Sham marriage mastermind jailed for 10 years
- 18 February 2013
- From the section London
A solicitor has been jailed for 10 years at the Old Bailey for running an immigration sham marriage scam.
Tevfick Souleiman and immigration advisers Cenk Guclu and Furrah Kosimov were found guilty of conspiracy to breach immigration law last week.
Souleiman, from Hatfield, and Guclu, from Enfield, were also convicted of receiving proceeds of crime.
Kosimov, 29, from Wembley, was also convicted of money laundering.
He was found guilty in his absence as he is believed to have fled to his native Uzbekistan.
Guclu, 41, of Enfield, and Kosimov, were jailed for nine years.
Souleiman, 39, was told he had let down his profession and destroyed the trust placed in lawyers.
Judge John Bevan said members of Souleiman GA solicitors had run a "conveyor belt" of brides being flown in from eastern European countries.
They would marry men they had never met from non-EU countries and be flown out the next day after being paid by the north London firm.
Industrial scale scam
Another of the firm's immigration advisers, Zafer Altinbas, 38, of Islington, pleaded guilty to conspiracy to breach immigration law and receiving money from the proceeds of crime as the trial started.

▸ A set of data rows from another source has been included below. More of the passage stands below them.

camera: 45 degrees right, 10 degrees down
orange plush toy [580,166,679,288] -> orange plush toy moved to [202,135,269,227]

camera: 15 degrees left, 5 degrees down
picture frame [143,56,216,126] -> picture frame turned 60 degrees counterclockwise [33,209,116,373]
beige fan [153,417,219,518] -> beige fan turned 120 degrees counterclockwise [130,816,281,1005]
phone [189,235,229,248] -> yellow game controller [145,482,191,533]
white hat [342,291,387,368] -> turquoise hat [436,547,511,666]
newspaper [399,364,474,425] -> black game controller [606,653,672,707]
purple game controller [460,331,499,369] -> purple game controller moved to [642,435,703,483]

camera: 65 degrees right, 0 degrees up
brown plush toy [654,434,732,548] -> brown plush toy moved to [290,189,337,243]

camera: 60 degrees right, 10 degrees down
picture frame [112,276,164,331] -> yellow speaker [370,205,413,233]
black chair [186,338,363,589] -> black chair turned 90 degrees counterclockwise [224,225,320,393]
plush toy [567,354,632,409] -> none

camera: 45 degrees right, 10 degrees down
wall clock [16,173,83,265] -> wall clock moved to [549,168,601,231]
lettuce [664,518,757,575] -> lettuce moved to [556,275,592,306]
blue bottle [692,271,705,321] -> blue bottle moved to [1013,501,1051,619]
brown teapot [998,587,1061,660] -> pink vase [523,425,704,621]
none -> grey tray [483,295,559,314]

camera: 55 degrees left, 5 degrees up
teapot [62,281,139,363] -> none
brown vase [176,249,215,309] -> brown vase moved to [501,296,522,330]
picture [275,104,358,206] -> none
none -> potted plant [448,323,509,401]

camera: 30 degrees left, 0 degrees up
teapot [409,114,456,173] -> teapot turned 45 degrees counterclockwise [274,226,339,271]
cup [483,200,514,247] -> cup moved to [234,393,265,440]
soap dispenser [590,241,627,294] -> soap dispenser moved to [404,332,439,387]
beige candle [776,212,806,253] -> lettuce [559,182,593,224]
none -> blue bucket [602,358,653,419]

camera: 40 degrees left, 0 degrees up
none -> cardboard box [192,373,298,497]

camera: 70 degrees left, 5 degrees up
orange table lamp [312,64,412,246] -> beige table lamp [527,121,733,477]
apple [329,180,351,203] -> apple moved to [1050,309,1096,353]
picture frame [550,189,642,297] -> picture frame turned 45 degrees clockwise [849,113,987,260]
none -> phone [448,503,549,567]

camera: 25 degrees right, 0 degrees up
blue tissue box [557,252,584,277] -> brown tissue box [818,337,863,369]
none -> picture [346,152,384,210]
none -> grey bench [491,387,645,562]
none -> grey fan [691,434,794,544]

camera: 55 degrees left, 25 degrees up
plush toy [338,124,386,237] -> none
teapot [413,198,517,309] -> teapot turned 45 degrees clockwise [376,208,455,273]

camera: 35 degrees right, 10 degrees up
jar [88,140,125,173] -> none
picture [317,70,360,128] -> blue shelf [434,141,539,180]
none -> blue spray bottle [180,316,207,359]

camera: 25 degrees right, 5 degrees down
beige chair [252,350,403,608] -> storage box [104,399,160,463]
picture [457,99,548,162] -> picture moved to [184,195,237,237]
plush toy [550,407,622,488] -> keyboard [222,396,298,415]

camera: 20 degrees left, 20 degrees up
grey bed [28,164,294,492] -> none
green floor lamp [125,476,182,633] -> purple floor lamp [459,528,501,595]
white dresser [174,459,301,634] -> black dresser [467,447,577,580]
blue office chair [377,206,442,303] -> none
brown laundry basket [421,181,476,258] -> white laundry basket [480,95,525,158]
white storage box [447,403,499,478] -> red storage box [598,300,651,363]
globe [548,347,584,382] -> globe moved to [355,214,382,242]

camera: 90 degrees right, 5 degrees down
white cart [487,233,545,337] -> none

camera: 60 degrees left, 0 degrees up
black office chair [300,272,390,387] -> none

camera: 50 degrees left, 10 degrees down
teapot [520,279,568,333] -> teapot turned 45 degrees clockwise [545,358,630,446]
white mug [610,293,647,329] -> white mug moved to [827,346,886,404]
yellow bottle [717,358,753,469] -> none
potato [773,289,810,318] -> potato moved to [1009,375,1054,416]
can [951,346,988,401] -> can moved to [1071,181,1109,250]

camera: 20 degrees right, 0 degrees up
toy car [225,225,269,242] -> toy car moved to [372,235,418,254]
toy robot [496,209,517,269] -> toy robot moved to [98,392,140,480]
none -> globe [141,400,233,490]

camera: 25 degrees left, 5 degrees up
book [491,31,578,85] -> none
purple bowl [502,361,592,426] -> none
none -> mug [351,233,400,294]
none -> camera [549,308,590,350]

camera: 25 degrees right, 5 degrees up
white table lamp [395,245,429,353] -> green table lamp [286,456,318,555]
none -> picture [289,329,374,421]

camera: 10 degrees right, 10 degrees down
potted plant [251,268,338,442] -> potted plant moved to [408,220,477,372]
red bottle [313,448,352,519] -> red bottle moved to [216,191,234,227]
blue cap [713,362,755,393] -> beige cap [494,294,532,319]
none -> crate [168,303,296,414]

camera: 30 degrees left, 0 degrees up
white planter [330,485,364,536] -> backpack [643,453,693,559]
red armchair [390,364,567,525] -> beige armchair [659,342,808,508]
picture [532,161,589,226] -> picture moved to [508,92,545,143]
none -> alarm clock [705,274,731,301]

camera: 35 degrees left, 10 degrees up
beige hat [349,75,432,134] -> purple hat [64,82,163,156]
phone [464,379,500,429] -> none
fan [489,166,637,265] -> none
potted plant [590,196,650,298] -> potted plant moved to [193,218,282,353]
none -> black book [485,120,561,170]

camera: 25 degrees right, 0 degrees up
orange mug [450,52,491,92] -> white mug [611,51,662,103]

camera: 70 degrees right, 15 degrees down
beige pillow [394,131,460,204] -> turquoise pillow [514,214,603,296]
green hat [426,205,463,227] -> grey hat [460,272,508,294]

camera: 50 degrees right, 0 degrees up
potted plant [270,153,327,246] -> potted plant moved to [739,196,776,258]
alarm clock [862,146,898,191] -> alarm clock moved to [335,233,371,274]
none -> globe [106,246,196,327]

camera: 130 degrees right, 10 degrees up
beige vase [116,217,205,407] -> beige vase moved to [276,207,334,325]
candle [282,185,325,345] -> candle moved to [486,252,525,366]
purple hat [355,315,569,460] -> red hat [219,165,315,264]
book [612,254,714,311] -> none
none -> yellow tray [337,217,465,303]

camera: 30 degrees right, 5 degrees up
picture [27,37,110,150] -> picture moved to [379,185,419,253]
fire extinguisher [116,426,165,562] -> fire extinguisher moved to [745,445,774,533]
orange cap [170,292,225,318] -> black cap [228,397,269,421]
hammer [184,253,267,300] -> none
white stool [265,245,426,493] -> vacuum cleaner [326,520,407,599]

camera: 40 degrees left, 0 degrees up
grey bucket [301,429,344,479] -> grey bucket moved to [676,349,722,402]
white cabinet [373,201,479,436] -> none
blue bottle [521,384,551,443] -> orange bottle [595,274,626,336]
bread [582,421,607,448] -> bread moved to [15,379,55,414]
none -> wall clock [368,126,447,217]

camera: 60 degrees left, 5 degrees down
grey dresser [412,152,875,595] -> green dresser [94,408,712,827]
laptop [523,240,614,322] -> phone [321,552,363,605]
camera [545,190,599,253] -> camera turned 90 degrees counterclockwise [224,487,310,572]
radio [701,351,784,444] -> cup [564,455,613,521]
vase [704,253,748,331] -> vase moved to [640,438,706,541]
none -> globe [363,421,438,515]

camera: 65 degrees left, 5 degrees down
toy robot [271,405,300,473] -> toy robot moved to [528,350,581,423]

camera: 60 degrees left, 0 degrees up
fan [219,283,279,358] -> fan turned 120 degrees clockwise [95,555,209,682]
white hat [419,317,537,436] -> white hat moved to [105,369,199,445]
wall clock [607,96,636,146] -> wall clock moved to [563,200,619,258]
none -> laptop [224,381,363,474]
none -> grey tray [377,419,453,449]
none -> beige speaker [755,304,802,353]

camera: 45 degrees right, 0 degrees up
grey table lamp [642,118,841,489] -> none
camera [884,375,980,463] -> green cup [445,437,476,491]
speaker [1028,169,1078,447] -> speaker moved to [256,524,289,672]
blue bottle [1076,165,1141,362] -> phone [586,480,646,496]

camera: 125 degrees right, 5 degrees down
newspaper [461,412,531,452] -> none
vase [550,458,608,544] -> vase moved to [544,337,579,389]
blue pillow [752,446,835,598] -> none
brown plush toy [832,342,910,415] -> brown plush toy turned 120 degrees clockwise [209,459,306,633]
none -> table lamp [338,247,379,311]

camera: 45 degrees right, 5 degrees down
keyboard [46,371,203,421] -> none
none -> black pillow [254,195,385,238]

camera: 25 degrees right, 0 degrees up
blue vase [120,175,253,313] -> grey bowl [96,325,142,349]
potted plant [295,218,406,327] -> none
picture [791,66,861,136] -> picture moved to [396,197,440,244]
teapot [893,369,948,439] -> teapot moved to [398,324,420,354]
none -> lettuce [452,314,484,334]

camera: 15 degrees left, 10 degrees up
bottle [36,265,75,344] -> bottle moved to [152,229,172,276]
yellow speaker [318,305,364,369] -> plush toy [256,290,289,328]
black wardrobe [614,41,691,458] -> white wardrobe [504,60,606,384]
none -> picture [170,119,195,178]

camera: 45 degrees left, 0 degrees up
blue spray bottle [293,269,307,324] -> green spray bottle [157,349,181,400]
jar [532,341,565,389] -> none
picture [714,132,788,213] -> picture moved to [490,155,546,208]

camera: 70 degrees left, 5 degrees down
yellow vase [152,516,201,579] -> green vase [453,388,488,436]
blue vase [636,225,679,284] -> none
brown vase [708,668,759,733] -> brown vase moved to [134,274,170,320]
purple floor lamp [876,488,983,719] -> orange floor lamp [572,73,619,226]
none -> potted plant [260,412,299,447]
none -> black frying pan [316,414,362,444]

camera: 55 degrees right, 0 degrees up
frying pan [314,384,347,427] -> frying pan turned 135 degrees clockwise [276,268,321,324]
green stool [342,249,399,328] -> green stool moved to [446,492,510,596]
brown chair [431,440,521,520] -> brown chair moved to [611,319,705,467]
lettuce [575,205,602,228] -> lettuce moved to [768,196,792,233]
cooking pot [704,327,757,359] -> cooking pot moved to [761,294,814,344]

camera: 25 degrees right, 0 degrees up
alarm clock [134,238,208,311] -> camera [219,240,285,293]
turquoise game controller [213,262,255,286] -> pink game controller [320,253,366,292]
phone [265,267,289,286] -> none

He was jailed for six years and nine months.
Judge Bevan said it would be hard to find a similar scam of the same scale and sophistication.
He added: "A heavy responsibility for upholding the law rests with the lawyers.
"If the public cannot trust them, who can they trust. You have destroyed that trust by driving a coach and horses through these rules."
An estimated 1,800 men, including members of the Albanian mafia, were able to live in Britain by taking part in sham marriages over eight years.
Women from eastern European countries were flown to Britain to marry men from outside the EU.
They turned up at register offices having never met, and were sometimes unable to speak a common language.
Men would pay up to £14,000 to Souleiman GA Solicitors for a marriage package.
This would include fake tenancy agreements, employer's references and forged documents.
Clients would travel from as far as Devon and Scotland and marriages would take place in a number of registrars' offices.
Only £2m of unexplained income had been found in bank accounts. The rest is thought to have been smuggled out of the country.
The racket was uncovered after British police cracked an Albanian drugs and money laundering gang in London.
The brothers at the head had undergone marriages arranged by the firm.